Cette manie stupide qu’il avait d’employer ce langage à base de “mec” ou “trucs”, pour faire plus populeux … Je voulus dans une répartie cinglante lui demander un spritz – c’est le cocktail à la con qu’il commandait toujours ,” come in italia “, l’avais-je entendu arguer un soir à un serveur d’un bon dieu d’endroit chic où il nous avait traîné, Alexandra & moi, à l’époque où nous nous fréquentions tous, et seigneur, il y avait tellement de morgue en ce type … Non, ce n’était pas “Spritz”. Je voulus plutôt lui dire que ses parents ne l’aimaient pas. Qu’ils payaient pour qu’il soit loin. Loin des yeux, loin du cœur, et d’ailleurs pourquoi ses parents l’auraient-ils aimé alors qu’ils bénéficiaient d’un autre fils à la biochimie parfaite – son grand frère faisait carrément l’ENA – Non, à la place je voulus lui dire à quel point il m’avait été difficile de venir chez lui – non par la faible opinion que je lui portais, mais parce que j’avais dû traverser l’enfer, rien de moins – ces personnes que vous croisiez dans le métro, on dirait des gens comme vous et moi, sauf qu’ils n’en sont pas. Pas vraiment des gens, plutôt … Des saletés d’esprits. Ils viennent… Des profondeurs souterraines, des Mondes Invisibles, et eux sont extrêmement dangereux, parce qu’ils en savent beaucoup, beaucoup sur moi … Non, à sa proposition de boisson ma première intention fut de lui commander un “spritz” pour le moquer un peu. Mais la mention “come in Italia” s’avérait au-dessus de mes forces, alors j’allais au plus simple, je lui aboyai : “SPRITZ !”
Sauf qu’un borborygme atroce sortit de ma gorge à la place …

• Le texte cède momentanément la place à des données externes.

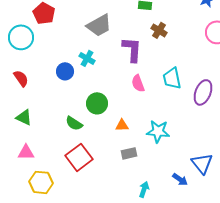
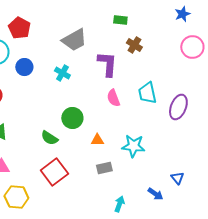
blue circle: (65, 71) -> (24, 67), moved
blue triangle: (202, 163) -> (177, 178), size x0.6

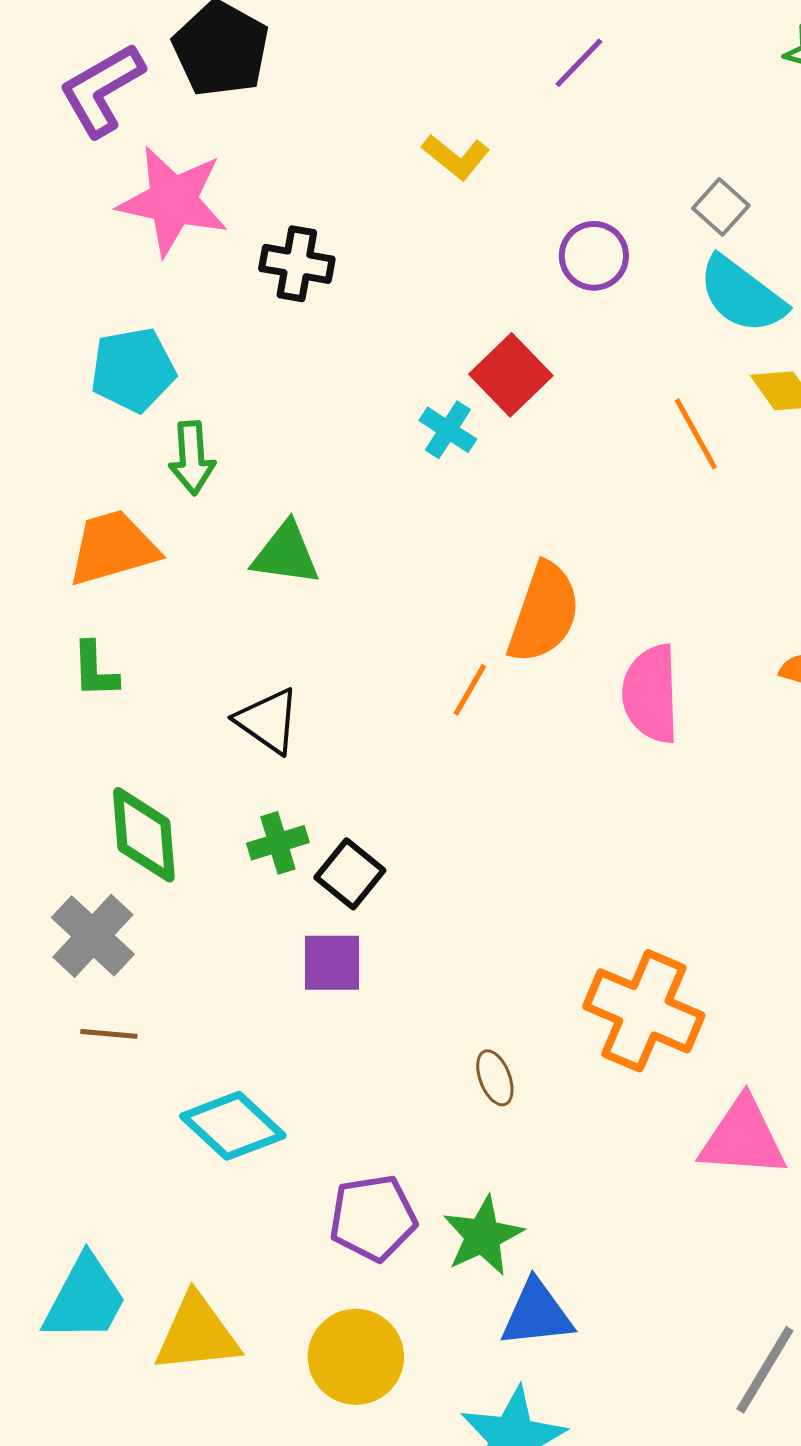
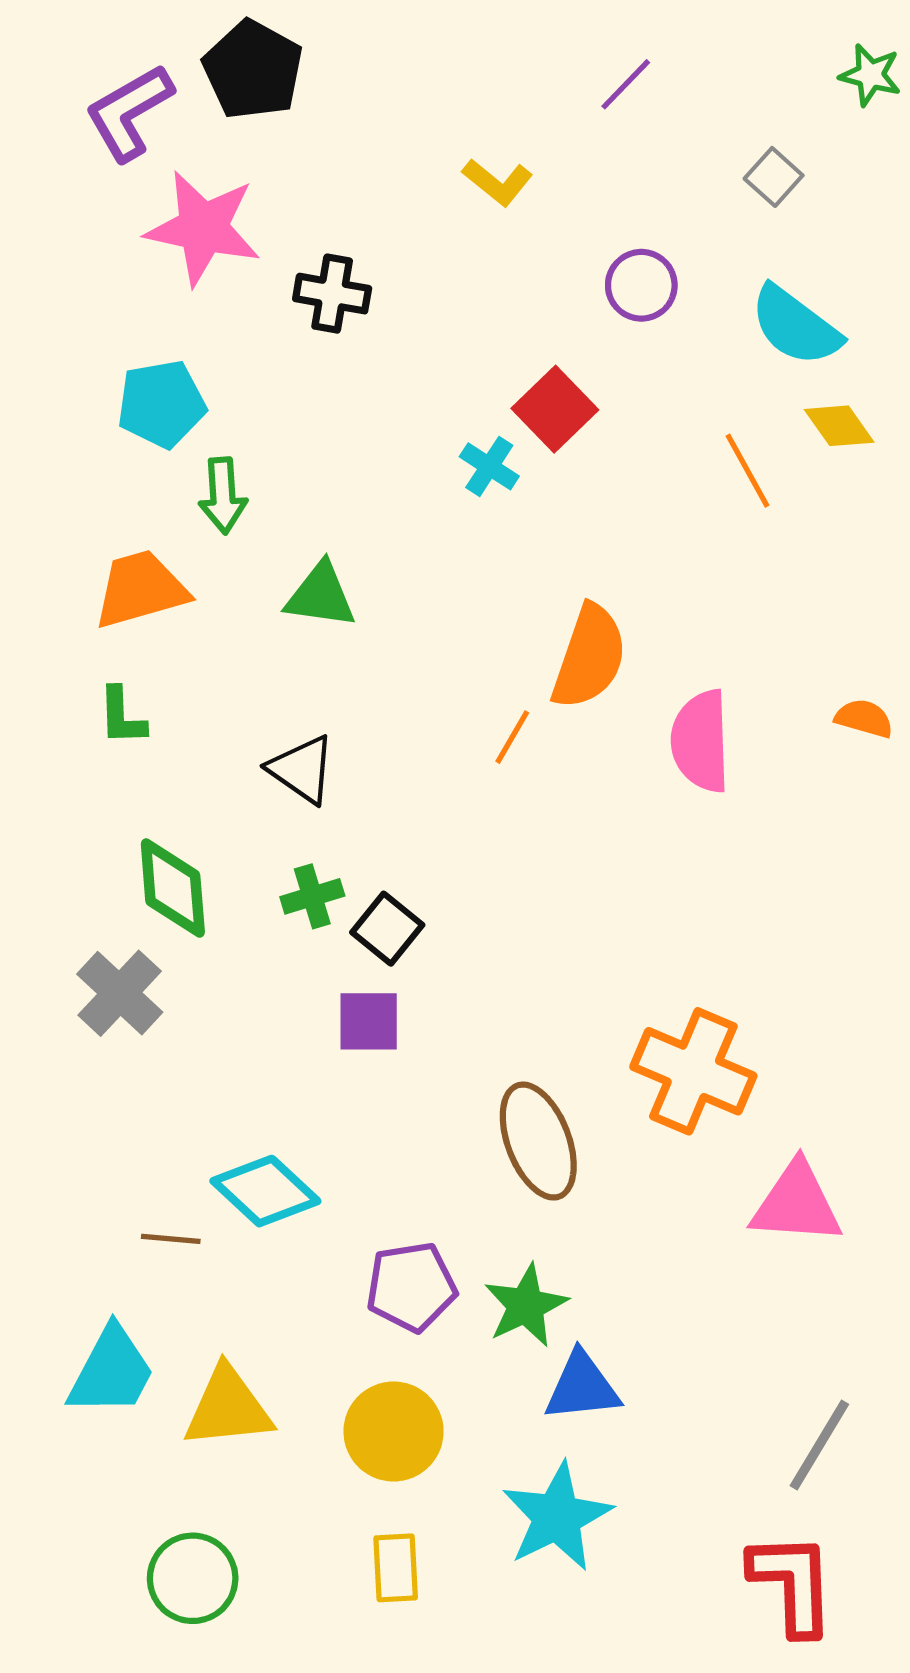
gray square: (721, 207) -> (774, 177), moved
brown line: (109, 1034) -> (171, 1239), moved
brown ellipse: (495, 1078) -> (538, 1141), size x2.0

– Okaaay … Je vois. Assieds-toi là, dans ce fauteuil, je reviens tout de suite.

Il me servit un verre de coca. Puis un autre. Il m’ordonna calmement “bois”, j’obéis. Dans mon état il était rassurant de recevoir des ordres, même d’un parfait connard. Il passa une main lente devant mes yeux, une main-méduse flottait dans les courants aériens …

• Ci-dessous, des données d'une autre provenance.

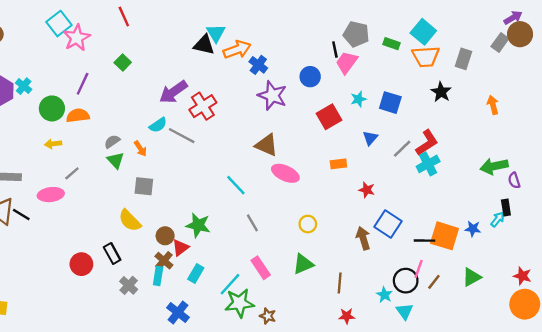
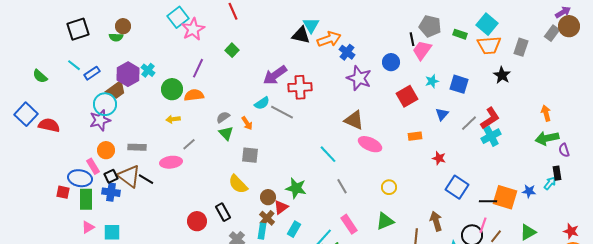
orange arrow: (493, 105) -> (546, 113), moved
red cross: (203, 106) -> (300, 87), turned 30
brown arrow: (363, 238) -> (436, 221), moved

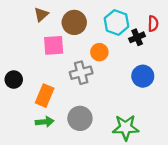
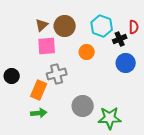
brown triangle: (41, 14) -> (42, 25), moved
gray cross: (81, 73) -> (57, 74), moved
blue circle: (143, 76) -> (126, 63), moved
gray circle: (80, 118) -> (83, 106), moved

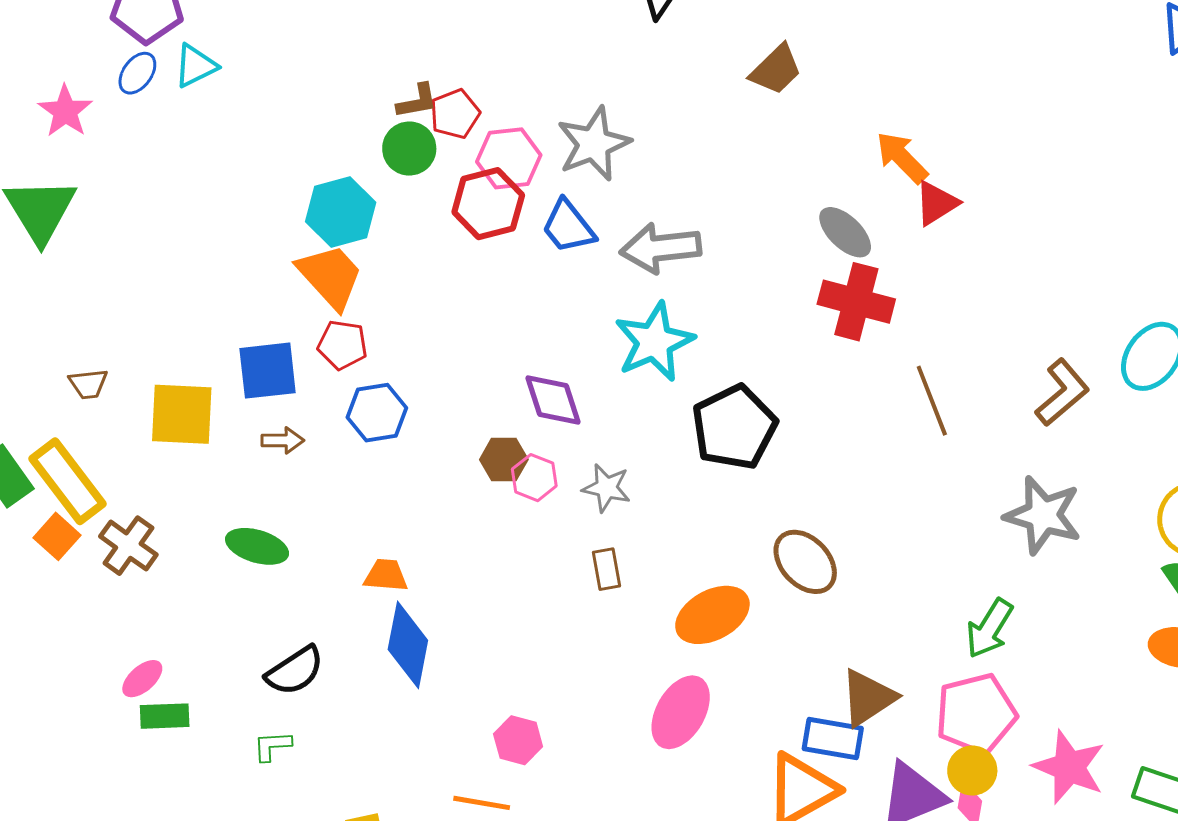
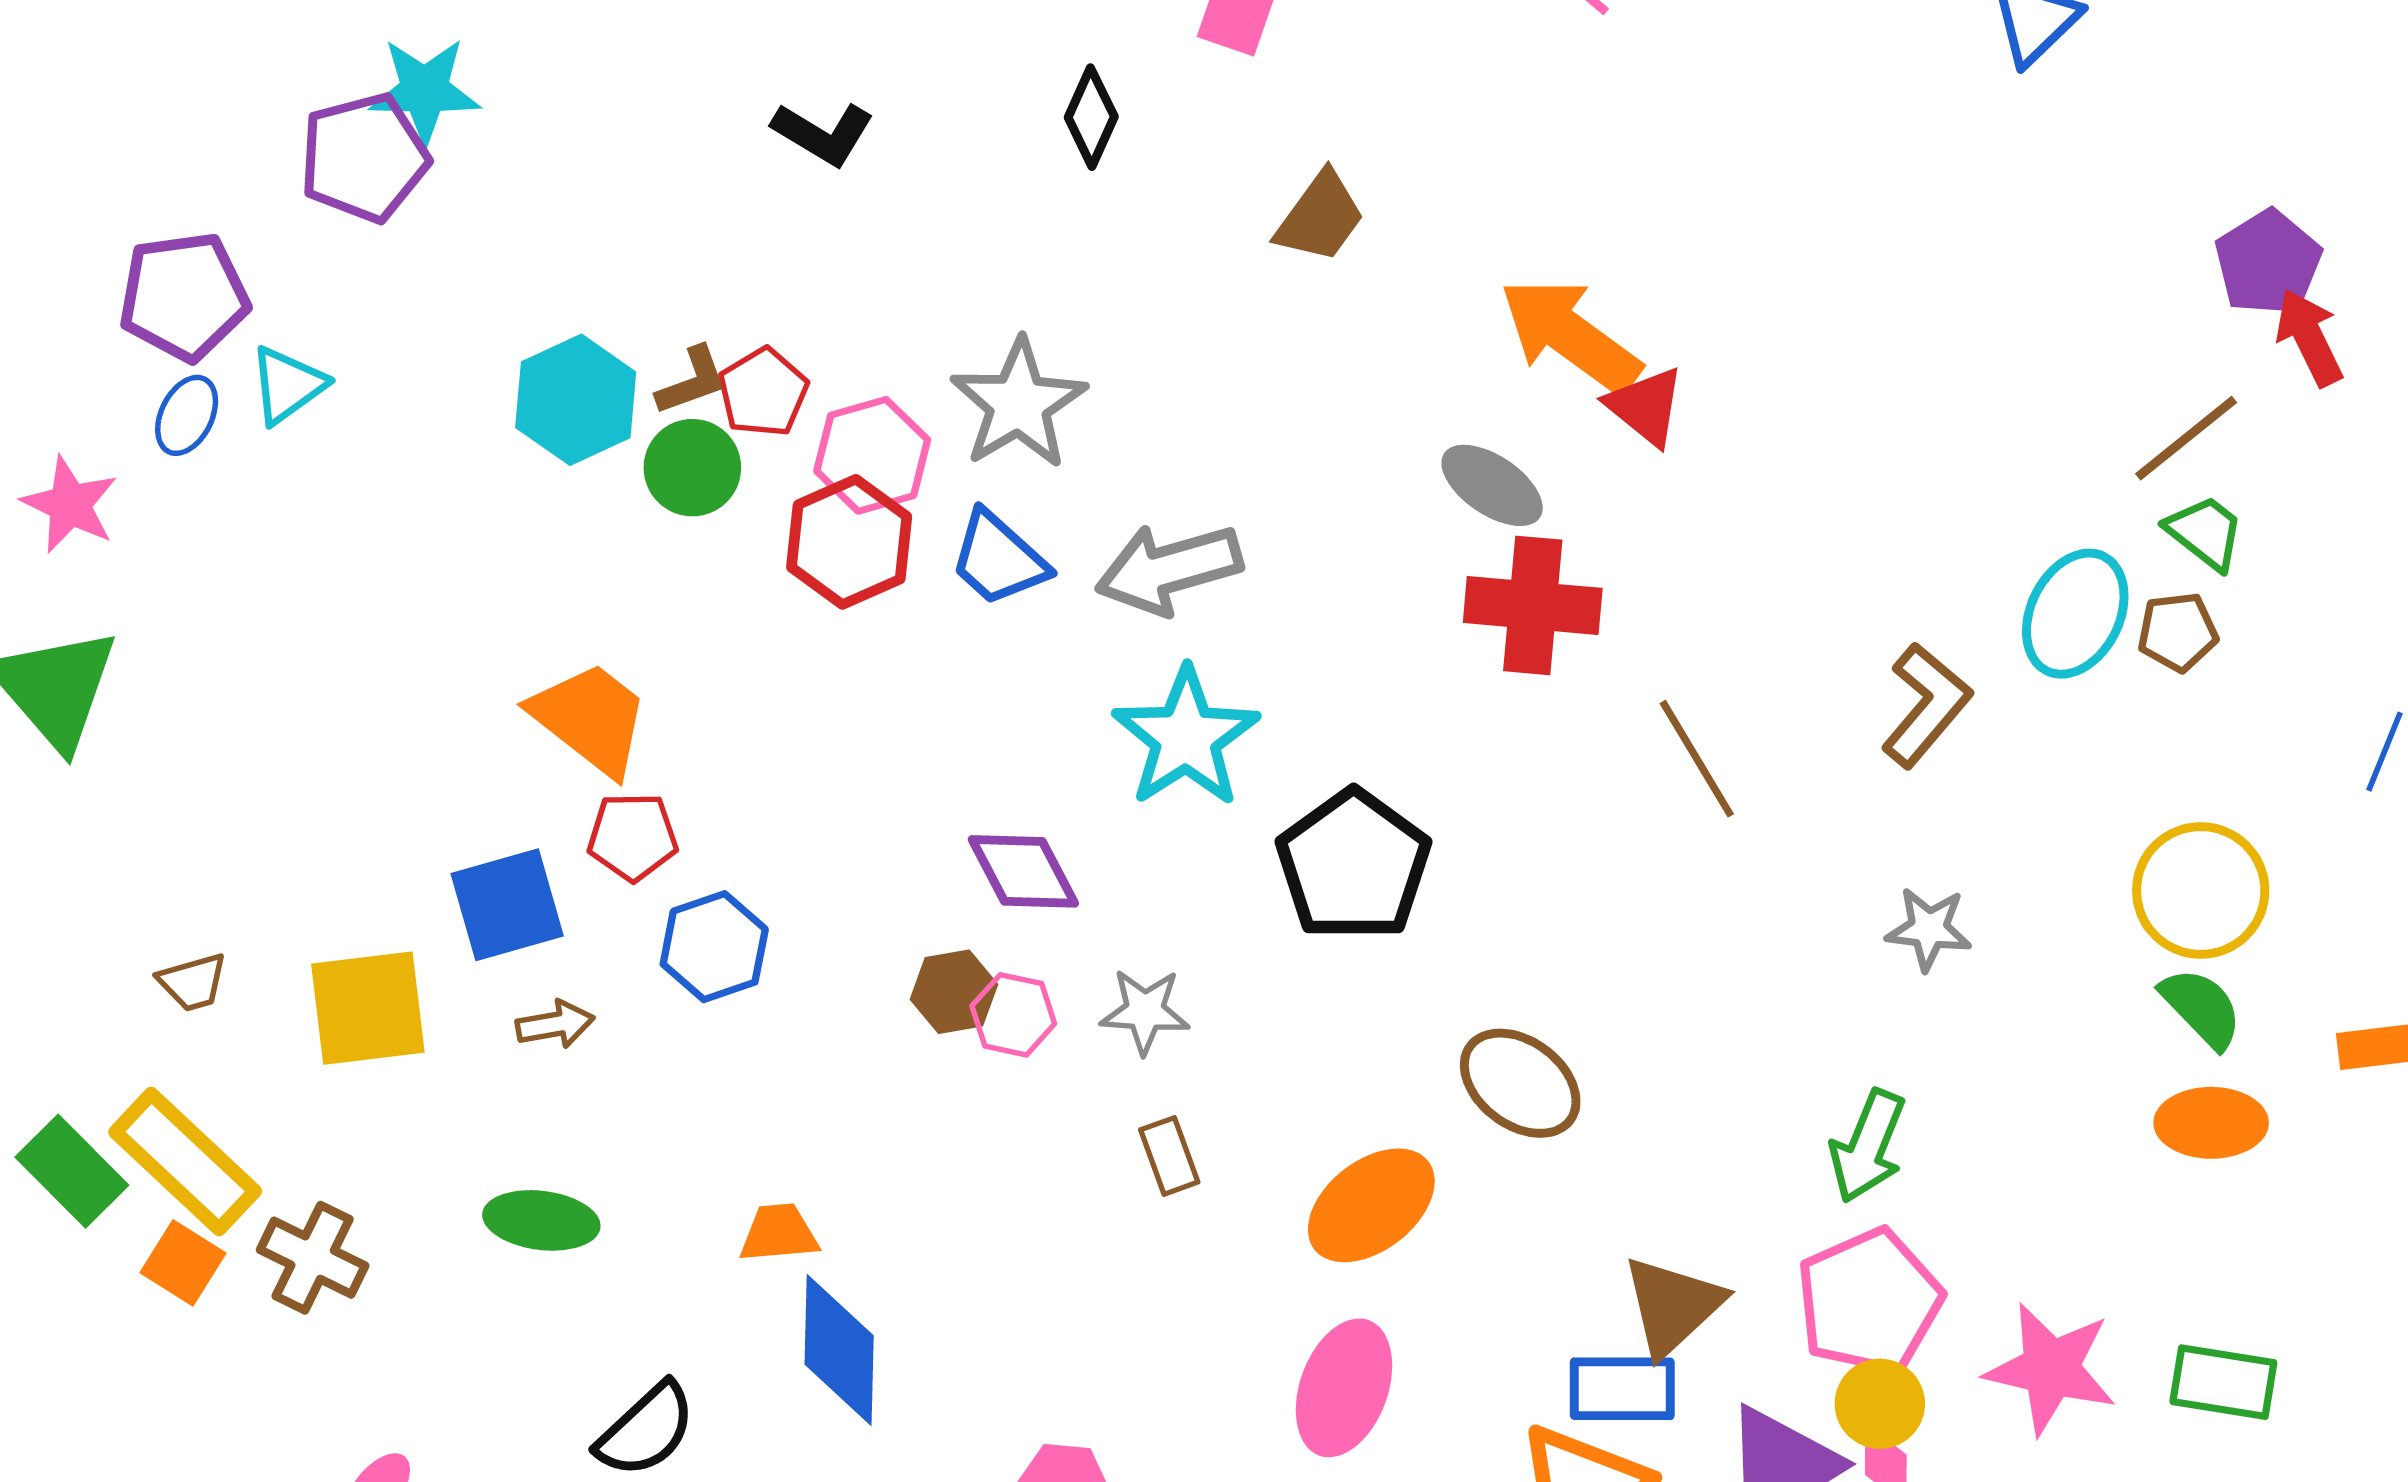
orange arrow: (902, 157) -> (1570, 336), size x1.4
red triangle: (936, 203) -> (1646, 406), turned -39
cyan hexagon: (341, 212) -> (576, 400), moved
gray star: (1043, 515) -> (1929, 929), size x0.6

– Tony ? Tu te rappelles de ce que tu m’as appris un jour à Vegas ? Tu m’avais dit : ” pour garder le contrôle, pour ne pas te noyer dans le tumulte du Monde, fixe ton regard sur un point, sur un détail … ” J’aimerais que tu fasses pareil pour moi. Tu crois que tu pourrais faire ça ?

Aussitôt, je fixais un motif du marbre sur le plateau de la cheminée du salon. Focus intense. Petit à petit, je battais moins fort des talons. Et la conscience honteuse de mon être se fit. Cela faisait trois jours que je ne m’étais pas lavé, et que je n’avais ni bu, ni manger. Trois jours s’étaient écoulés depuis que j’avais avalé la dernière gélule … Je me forçai à respirer profondément. Je devais réunifier ma psyché. Je restai ainsi quarante minutes à fixer la tablette en marbre comme s’il s’agissait du plus passionnant des spectacles… Je bus le litre et demi de soda en entier.